We slide the boat down the muddy bank and into the creek. The water is high and brown with silt from a heavy rain the night before. Scout, our black and white spotted pit bull mix, chases bobbing sticks and floating yellow leaves, his toenails clinking and hissing against the metal belly of the boat. Jake paddles us along with an old kayak oar as I sit at the bow and scan the shore. We’re out looking for pawpaws this morning, a tropical tree fruit that looks like a mango and tastes like banana custard. I’d never heard of a pawpaw until moving back to Virginia. My curiosity was piqued, of course, by this curious sounding wild edible. We spot a thicket of pawpaw trees along the bank. They are thin-trunked and have big green leaves that look like floppy rabbit ears. Jake maneuvers the boat up to the shore and I grasp a branch in my hand then bend the whole tree gently over the boat. We pluck bunches of fruit from the limbs and I think of the word “bower.” I think of this word later when writing this column, too, when trying to describe the feeling of being closed in by the arch of a bent tree. I look up “bower” in the dictionary and I learn that it is also a word for an “anchor carried at a ship’s bow.” I like this very much, to have been within a bower made of pawpaw trees, and for the pawpaw tree to have also been a sort of bower in the other sense, anchoring us to the shore.
This experience made me recall a piece of writing I once read in Ecotone, a literary magazine about place, that’s published by the University of North Carolina in Wilmington. In the essay that came to mind---“Naming our Place”---David Gessner thinks on the relationship between words and things in nature. The part I thought of while picking pawpaws was this, which Gessner writes about Barry Lopez’s book Home Ground:
“Skim through this encyclopedia of terms for particular places, and if you’re like me, your synapses will snap like popcorn. Just take the B’s, for instance: berm and biscuit and board and borderland and boreal forest and borrow pit and bosque and box canyon and braided stream.”
Add to that list bower, and my synapses do go pop!pop!pop! At the sound or sight of certain words I think of that morning on the creek. I think of the soft light filtered through the big rabbit ear leaves. I feel the silky pawpaw in my hand and taste its crème brulee-like pulp. I experience that sense of place for a second time, almost more clearly now as filtered through my imagination.

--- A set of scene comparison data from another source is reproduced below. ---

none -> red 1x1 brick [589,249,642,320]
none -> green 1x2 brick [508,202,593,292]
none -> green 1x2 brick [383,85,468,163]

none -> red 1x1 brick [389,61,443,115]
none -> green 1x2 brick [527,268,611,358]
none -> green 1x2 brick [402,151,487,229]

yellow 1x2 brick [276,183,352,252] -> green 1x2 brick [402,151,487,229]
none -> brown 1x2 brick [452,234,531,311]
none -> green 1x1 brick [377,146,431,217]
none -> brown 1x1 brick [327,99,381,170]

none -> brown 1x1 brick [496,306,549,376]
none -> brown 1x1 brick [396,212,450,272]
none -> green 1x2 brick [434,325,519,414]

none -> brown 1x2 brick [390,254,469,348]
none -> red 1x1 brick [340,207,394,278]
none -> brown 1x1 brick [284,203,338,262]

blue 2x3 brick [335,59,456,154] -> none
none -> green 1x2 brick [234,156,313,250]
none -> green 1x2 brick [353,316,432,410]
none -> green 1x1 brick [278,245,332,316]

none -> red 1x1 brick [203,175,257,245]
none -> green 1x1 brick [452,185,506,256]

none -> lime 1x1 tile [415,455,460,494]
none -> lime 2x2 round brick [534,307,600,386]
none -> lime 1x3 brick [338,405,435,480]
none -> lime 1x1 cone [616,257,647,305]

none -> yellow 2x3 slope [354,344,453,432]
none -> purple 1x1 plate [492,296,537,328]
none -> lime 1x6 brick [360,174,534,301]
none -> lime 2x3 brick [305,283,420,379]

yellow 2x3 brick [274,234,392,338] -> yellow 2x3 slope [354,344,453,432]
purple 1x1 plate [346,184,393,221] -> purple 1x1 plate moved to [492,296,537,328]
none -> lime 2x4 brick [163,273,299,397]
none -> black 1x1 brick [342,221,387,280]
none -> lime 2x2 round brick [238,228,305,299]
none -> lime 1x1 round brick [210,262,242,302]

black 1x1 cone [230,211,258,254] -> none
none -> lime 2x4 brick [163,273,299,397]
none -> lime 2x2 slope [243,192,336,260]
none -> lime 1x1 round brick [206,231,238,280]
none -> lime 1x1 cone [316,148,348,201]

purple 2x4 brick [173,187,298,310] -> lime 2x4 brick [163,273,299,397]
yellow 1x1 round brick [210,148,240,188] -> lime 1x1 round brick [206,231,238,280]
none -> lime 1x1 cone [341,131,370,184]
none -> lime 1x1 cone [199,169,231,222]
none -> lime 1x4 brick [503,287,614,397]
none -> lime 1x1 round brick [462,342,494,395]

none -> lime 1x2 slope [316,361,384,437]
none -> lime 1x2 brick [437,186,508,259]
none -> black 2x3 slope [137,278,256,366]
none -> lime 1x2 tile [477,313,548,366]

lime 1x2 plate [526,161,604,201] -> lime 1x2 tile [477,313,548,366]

It's thinking about the particular words for that place ---the bank of the creek, the bend of the tree, the shape of a bower---and linking my experience and memories to those words, that focuses and clarifies my memories.
And that’s Gessner’s point, I guess, because he continues: “These are physical words describing physical places, and they have heft to them, and distinctness, and we can say of them what Emerson said of Montaigne’s sentences: ‘Cut them, and they will bleed.’”
I wonder if we could say of words about food: “Eat them, and they will be tasty,” too? While hearing or reading the word "pawpaw" may not literally fill me up, I'll still feel sated in a way. Bower. Bank. Pawpaw. The words elicit a sense of a very particular place and time. Of balancing on my tip-toes in the bobbing boat and anchoring myself to shore, of the a cool round pawpaw smooth in my palm. I can't eat these words, but I can use them to tether me to that beautiful morning on the creek. And that, I think, is quite appetizing.